The economics are different. Training workloads are episodic and capital-intensive, favoring high-performance, high-margin chips. Inference workloads are continuous and cost-driven, requiring efficiency at scale. That shift could compress margins over time, even as total demand expands.
At the same time, the deal underscores the sheer scale of the AI buildout underway. A commitment of 1 million GPUs from a single cloud provider points to an infrastructure race that is still in its early stages. Data centers are being reconfigured, power consumption is rising, and supply chains are being stretched to meet demand.
This raises broader questions about sustainability—both in terms of energy usage and capital allocation. Hyperscalers are investing tens of billions of dollars in AI infrastructure, betting that demand will justify the outlay. Nvidia, in turn, is scaling production to meet that demand, tying its growth trajectory closely to the spending cycles of a handful of large customers.
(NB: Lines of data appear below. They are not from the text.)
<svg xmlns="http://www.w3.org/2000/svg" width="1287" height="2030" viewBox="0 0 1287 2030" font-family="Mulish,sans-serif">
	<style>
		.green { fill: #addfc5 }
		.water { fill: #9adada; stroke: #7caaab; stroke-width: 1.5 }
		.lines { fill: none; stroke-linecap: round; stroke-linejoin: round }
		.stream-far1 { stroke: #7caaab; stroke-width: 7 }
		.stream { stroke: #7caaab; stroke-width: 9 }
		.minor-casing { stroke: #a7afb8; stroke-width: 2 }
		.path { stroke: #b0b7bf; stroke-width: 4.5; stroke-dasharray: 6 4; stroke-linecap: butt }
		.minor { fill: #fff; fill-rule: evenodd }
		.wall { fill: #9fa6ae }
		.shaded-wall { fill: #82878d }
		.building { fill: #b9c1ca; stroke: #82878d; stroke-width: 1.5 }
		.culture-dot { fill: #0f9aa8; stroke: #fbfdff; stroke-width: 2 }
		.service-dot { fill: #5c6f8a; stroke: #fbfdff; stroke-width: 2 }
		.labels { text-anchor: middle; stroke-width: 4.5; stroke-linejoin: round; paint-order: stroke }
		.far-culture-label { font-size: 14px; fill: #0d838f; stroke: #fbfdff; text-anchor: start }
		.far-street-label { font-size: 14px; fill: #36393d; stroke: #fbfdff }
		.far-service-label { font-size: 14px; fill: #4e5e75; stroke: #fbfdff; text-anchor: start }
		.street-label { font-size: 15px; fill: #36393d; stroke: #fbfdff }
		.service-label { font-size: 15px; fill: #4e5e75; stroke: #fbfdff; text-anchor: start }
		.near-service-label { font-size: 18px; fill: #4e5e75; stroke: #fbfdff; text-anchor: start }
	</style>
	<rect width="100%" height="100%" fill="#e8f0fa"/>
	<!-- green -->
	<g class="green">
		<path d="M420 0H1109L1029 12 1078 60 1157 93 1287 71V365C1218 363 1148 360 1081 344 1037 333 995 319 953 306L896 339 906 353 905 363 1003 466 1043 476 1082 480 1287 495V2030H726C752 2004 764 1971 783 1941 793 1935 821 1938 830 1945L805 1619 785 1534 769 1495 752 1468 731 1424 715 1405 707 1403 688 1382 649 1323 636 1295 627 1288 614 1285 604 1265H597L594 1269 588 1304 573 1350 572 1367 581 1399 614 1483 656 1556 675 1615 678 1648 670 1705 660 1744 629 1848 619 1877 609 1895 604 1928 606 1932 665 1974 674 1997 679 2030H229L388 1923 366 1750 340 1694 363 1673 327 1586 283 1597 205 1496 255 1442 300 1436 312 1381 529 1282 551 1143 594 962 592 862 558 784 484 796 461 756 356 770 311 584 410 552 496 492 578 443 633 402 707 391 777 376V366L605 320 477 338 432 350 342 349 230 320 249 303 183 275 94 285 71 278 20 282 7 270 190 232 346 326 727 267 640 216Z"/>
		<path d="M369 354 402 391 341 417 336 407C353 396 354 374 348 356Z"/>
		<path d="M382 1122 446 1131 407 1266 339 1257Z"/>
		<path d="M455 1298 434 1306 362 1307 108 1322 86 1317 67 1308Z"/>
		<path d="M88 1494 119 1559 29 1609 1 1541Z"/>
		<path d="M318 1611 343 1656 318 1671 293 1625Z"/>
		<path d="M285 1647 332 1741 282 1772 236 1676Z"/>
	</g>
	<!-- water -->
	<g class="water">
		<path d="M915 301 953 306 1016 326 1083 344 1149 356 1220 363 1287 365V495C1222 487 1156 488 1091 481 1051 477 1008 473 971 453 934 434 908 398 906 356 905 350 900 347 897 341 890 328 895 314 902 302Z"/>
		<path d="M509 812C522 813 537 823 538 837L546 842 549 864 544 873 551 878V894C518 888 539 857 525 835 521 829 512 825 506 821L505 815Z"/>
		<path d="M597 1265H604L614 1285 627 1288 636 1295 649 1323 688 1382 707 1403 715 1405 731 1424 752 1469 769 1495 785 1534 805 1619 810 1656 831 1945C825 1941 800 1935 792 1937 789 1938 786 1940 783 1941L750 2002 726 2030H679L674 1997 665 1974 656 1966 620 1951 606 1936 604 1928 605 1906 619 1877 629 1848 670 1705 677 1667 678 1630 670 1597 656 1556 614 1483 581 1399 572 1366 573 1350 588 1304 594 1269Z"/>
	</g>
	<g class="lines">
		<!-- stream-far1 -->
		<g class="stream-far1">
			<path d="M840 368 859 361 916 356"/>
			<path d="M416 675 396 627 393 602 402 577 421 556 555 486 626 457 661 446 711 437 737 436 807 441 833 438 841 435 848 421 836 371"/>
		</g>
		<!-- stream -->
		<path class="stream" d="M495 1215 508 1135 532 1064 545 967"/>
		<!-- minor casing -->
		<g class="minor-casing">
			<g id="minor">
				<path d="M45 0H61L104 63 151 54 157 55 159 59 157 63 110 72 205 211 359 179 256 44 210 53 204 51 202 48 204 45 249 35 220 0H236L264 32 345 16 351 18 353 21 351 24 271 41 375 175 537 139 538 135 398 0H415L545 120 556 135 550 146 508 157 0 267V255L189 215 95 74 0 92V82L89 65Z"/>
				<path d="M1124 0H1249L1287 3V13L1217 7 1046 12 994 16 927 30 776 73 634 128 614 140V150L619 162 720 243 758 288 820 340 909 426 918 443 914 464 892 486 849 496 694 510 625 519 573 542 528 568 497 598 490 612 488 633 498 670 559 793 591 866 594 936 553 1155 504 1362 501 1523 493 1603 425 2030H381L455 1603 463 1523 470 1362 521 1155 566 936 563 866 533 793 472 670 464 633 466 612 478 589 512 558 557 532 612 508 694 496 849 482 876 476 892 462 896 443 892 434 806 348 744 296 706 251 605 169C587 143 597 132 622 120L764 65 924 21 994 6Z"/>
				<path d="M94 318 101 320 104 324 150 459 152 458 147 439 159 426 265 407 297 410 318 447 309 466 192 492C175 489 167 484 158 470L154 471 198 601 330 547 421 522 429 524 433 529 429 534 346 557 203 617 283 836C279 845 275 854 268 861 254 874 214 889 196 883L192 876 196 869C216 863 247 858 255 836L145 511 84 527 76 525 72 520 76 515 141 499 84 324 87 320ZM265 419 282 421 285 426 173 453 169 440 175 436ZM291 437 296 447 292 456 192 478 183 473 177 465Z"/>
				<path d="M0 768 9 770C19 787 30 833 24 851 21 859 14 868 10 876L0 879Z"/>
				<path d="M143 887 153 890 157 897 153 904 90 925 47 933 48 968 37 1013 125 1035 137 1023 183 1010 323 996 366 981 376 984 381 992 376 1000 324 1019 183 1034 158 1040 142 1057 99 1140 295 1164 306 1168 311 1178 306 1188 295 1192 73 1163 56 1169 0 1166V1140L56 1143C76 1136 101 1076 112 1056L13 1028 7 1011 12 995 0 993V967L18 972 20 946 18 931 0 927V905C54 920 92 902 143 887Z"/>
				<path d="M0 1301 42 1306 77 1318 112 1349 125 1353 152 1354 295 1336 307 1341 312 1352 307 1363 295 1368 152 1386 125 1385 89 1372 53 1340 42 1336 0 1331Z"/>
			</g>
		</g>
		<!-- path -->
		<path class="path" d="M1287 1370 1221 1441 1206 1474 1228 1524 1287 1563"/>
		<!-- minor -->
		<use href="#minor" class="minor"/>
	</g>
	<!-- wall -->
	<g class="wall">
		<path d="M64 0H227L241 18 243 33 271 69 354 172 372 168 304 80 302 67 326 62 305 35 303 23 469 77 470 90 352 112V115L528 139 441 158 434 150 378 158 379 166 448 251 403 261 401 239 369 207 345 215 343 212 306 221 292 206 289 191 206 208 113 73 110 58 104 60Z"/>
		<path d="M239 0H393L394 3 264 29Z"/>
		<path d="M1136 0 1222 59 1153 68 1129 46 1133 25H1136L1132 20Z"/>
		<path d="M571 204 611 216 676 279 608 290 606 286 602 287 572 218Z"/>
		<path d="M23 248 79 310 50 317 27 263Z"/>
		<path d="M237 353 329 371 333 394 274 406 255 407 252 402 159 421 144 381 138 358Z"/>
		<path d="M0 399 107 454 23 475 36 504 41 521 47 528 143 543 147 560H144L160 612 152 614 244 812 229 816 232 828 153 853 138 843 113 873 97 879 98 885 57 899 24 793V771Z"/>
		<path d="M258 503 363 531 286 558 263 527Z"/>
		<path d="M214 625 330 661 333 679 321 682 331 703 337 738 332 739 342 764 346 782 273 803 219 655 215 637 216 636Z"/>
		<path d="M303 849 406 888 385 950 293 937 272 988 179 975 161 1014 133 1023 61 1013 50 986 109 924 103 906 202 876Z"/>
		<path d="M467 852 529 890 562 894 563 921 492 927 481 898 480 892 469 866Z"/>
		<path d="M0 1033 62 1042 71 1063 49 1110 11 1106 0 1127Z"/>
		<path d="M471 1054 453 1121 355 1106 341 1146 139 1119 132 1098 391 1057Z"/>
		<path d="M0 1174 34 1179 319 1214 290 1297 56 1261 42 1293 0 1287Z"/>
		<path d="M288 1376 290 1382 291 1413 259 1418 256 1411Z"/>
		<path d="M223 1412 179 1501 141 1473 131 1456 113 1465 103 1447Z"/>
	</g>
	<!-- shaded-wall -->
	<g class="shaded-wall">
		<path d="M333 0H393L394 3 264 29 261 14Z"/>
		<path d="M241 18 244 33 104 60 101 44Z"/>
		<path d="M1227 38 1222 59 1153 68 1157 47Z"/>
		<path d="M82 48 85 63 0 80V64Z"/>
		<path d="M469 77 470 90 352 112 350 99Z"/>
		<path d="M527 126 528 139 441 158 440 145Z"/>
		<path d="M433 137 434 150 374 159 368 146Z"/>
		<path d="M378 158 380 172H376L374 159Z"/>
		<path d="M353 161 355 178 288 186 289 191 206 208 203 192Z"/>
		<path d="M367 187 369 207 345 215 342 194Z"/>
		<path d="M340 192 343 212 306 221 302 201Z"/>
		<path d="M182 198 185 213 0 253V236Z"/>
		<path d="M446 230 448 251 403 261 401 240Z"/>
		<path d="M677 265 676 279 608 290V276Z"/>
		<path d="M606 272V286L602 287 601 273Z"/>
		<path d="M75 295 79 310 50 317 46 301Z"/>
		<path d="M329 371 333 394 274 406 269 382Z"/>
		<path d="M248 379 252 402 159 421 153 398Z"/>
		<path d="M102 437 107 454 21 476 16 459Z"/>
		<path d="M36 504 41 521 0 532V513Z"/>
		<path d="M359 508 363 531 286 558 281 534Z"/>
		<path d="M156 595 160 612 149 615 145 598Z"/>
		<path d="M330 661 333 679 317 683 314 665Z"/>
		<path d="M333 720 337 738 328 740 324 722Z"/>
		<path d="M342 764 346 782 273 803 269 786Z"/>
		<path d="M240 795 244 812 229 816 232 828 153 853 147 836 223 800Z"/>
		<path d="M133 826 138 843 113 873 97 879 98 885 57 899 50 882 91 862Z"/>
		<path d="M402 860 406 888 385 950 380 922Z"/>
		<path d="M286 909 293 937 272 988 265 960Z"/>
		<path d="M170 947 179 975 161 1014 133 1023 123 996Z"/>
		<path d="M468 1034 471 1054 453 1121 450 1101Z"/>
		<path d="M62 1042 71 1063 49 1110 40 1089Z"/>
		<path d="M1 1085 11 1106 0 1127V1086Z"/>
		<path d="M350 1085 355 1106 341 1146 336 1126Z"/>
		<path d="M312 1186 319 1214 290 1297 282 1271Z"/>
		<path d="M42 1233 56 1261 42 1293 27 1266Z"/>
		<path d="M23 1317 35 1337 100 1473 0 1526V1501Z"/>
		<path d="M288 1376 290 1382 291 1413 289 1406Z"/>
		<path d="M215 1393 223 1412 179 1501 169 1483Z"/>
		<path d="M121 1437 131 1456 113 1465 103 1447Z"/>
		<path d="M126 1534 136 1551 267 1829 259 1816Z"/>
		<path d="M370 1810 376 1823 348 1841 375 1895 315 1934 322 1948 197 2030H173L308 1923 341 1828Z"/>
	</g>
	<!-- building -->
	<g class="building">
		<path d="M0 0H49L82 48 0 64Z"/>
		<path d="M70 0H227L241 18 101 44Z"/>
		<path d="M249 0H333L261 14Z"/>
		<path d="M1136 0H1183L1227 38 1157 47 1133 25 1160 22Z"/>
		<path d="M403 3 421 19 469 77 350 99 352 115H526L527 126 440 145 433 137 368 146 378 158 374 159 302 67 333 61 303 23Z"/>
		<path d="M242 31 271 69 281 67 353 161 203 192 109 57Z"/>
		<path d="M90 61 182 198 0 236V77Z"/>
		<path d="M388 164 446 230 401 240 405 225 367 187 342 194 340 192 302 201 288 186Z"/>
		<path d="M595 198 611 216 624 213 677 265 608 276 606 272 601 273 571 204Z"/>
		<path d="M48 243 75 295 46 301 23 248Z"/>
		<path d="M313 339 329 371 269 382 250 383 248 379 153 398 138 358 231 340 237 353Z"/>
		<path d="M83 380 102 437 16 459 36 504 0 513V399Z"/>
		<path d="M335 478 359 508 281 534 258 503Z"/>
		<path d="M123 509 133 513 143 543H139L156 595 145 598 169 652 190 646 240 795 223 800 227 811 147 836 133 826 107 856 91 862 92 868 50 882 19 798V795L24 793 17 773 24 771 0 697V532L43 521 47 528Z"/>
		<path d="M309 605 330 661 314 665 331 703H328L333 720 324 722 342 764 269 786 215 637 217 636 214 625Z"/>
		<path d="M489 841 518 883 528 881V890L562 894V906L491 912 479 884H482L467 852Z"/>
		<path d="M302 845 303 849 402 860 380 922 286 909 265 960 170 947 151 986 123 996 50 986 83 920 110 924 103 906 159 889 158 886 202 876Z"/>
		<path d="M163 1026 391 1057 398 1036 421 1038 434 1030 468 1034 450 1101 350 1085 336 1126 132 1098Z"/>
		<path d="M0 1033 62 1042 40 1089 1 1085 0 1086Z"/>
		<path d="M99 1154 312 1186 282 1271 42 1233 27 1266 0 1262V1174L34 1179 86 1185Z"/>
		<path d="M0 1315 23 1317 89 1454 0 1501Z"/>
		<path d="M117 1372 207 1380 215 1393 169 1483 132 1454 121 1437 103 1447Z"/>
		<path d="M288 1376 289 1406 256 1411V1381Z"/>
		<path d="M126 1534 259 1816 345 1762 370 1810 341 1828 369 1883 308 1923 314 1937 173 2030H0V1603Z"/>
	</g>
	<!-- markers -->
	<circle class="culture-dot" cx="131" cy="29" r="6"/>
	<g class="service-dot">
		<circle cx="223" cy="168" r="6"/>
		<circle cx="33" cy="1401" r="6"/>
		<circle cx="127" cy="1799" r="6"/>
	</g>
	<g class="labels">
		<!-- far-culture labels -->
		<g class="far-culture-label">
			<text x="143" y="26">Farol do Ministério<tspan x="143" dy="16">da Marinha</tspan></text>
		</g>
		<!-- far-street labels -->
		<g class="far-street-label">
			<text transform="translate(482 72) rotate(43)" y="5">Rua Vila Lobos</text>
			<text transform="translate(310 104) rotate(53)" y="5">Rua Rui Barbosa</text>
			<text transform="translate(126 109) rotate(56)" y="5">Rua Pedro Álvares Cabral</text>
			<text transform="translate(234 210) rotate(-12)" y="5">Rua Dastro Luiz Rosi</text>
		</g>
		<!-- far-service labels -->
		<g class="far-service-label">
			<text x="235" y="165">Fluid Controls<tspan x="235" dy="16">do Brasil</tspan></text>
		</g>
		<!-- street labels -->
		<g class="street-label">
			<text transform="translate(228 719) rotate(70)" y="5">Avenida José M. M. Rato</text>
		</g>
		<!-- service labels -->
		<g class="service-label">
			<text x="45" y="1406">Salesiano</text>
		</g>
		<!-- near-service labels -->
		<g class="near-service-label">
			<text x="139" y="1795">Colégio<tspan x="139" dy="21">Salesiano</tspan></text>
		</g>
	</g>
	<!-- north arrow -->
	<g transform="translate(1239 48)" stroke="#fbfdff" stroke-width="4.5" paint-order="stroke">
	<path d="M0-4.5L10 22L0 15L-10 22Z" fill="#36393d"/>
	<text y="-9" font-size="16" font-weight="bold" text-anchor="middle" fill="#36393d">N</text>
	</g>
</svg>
The partnership with AWS illustrates how concentrated that ecosystem has become. A small number of companies—cloud providers, chipmakers, and large AI developers—are effectively shaping the architecture of the AI economy.
But AWS continues to develop its own chips, such as Trainium and Inferentia, aimed at reducing reliance on external suppliers. The coexistence of those efforts with large-scale Nvidia purchases reflects a dual strategy: build internally where possible, but buy externally where necessary to maintain competitiveness.
In that sense, the deal is both collaborative and competitive.
It locks Nvidia into the core of AWS’s AI infrastructure while reinforcing AWS’s role as a gatekeeper of AI services for enterprises. Each depends on the other, even as both seek to expand their own capabilities.
What emerges is a clearer picture of the next phase of the AI cycle. The initial scramble to build models is giving way to a longer, more complex process of deploying them at scale.